This project addresses a group of "new" metals, for which there is currently a dramatic increase in use and demand, but for which the knowledge about environmental behaviour and potential risks to humans is still strongly limited.

Facts about the project

Project manager
Anna Augustsson
Other project members
Mats Åström (Linnaeus University), Rupert Hough (James Hutton Institute), Joanna Wragg (British Geological Survey), Johan Lundqvist (SLU), Emma Engström & Ilia Rodushkin (ALS Scandinavia),
Participating organizations
Linnaeus University, James Hutton Institute, British Geological Survey, Swedish University of Agricultural Sciences (SLU), ALS Scandinavia
Financier
Swedish Research Council
Timetable
Ongoing. 2022 - 2026
Subject
Environmental Science (Department of Biology and Environmental Science, Faculty of Health and Life Sciences)

More about the project

This project addresses a group of metals, the so called “technology-critical elements” (TCEs), for which there is currently a dramatic increase in use and demand. Increasing emissions to natural systems are thus to expect, but much is still unknown about the environmental behavior and toxicity of most TCEs.
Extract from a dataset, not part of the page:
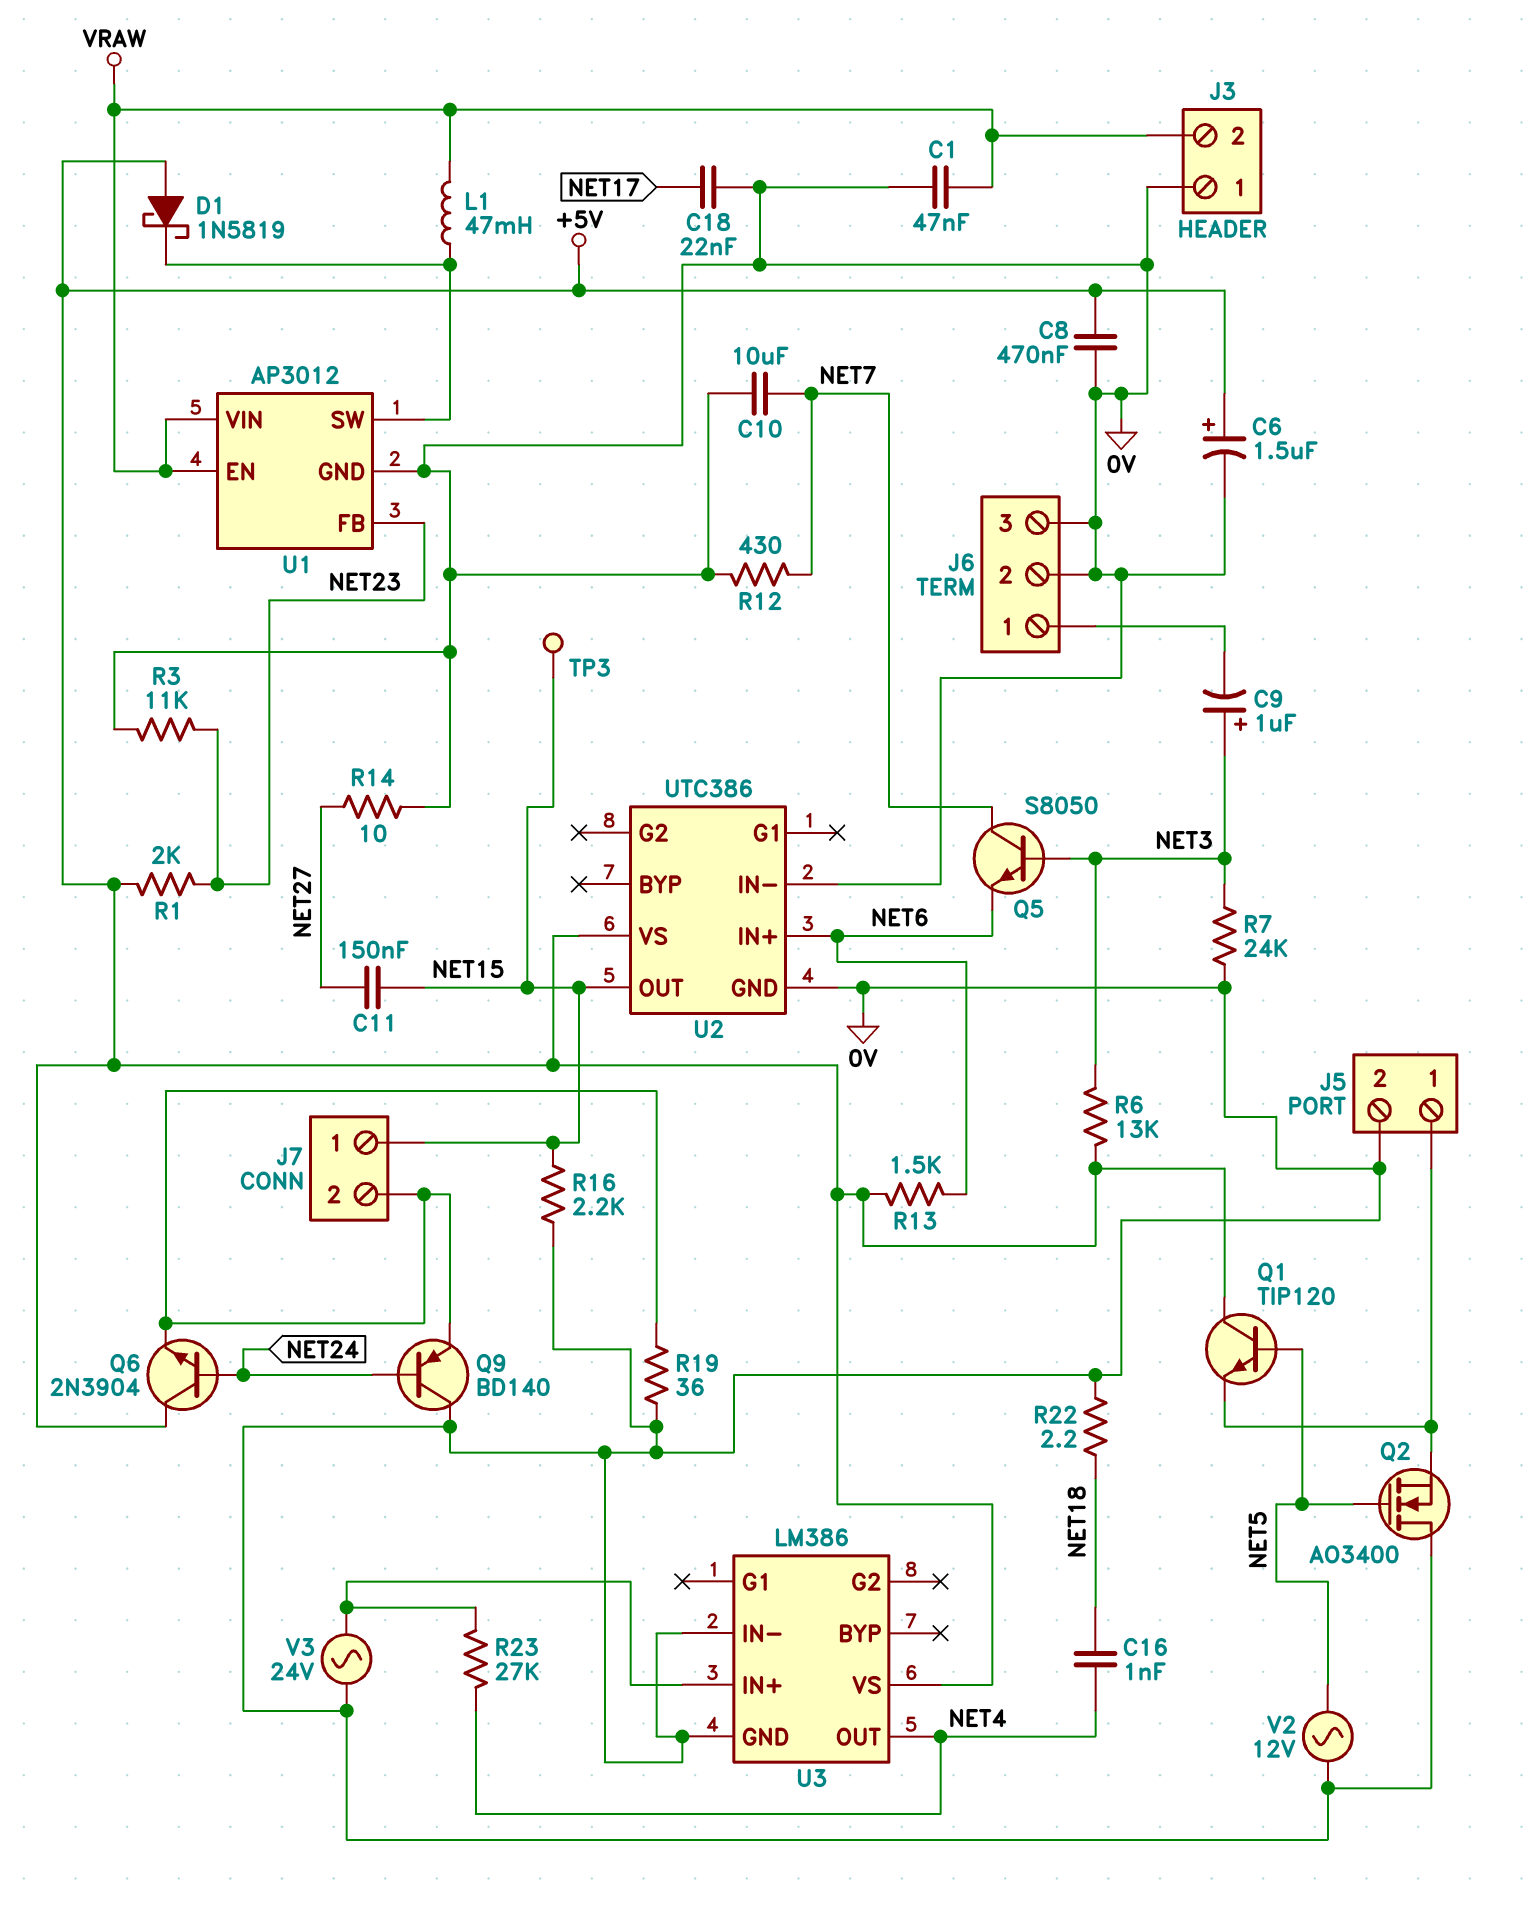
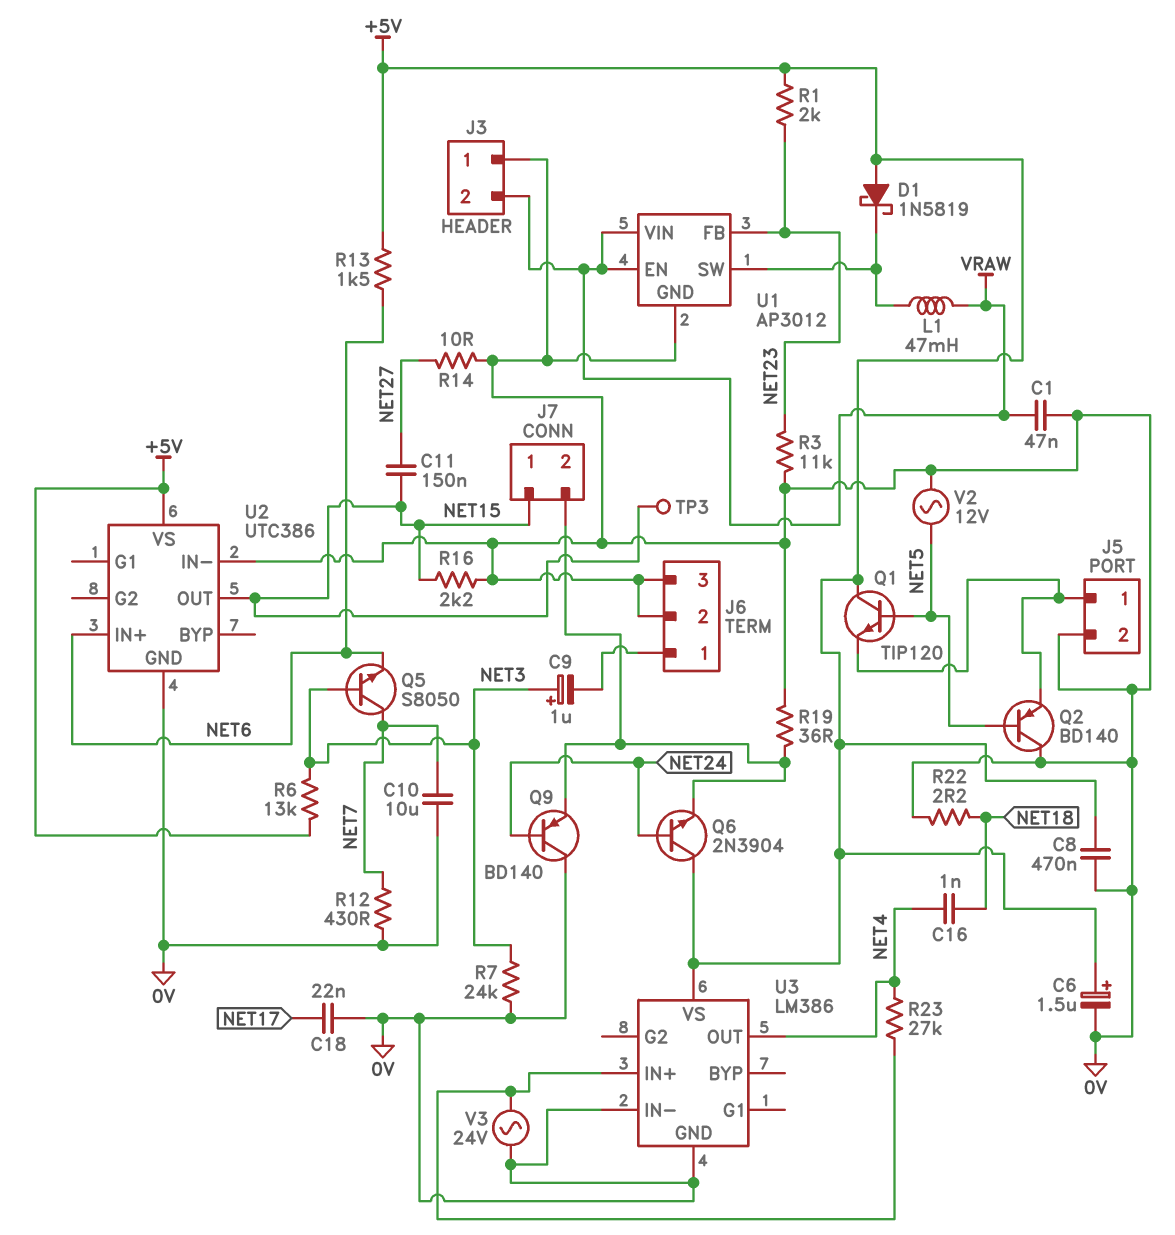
Q2: NMOS AO3400 (G NET5, D 0V, S J5/1) -> PNP BD140 (B NET5, C 0V, E J5/1)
This project intends to increase our understanding of the potential risks that TCE contaminants in soils and crops mat pose to humans, today and in the future.

First, we will study the TCE uptake by crops from agricultural soils in both urban and rural environments, and its link to soil geochemistry. Hereby we produce knowledge about the potential for food chain contamination.

Second, to gain knowledge about the uptake after oral exposure, we study the oral bioaccessibility, or the uptake in the gastrointestinal tract. The bioaccessibility is assessed both for crops (to address the uptake after food consumption), and for soil and airborne dust (since inadvertent ingestion of fine soil and dust particles may also contribute significantly to the total human exposure).

Third, to contribute to the understanding of hazardous responses that may occur in humans, we will use a panel of cell-based in vitro assays. These are based on cultured mammalian cells that have been modified as to produce certain reporter proteins when exposed to compounds that activate certain responses, eg endocrine disruption, xenobiotic metabolism, reactive toxicity, oxidative stress or genotoxicity.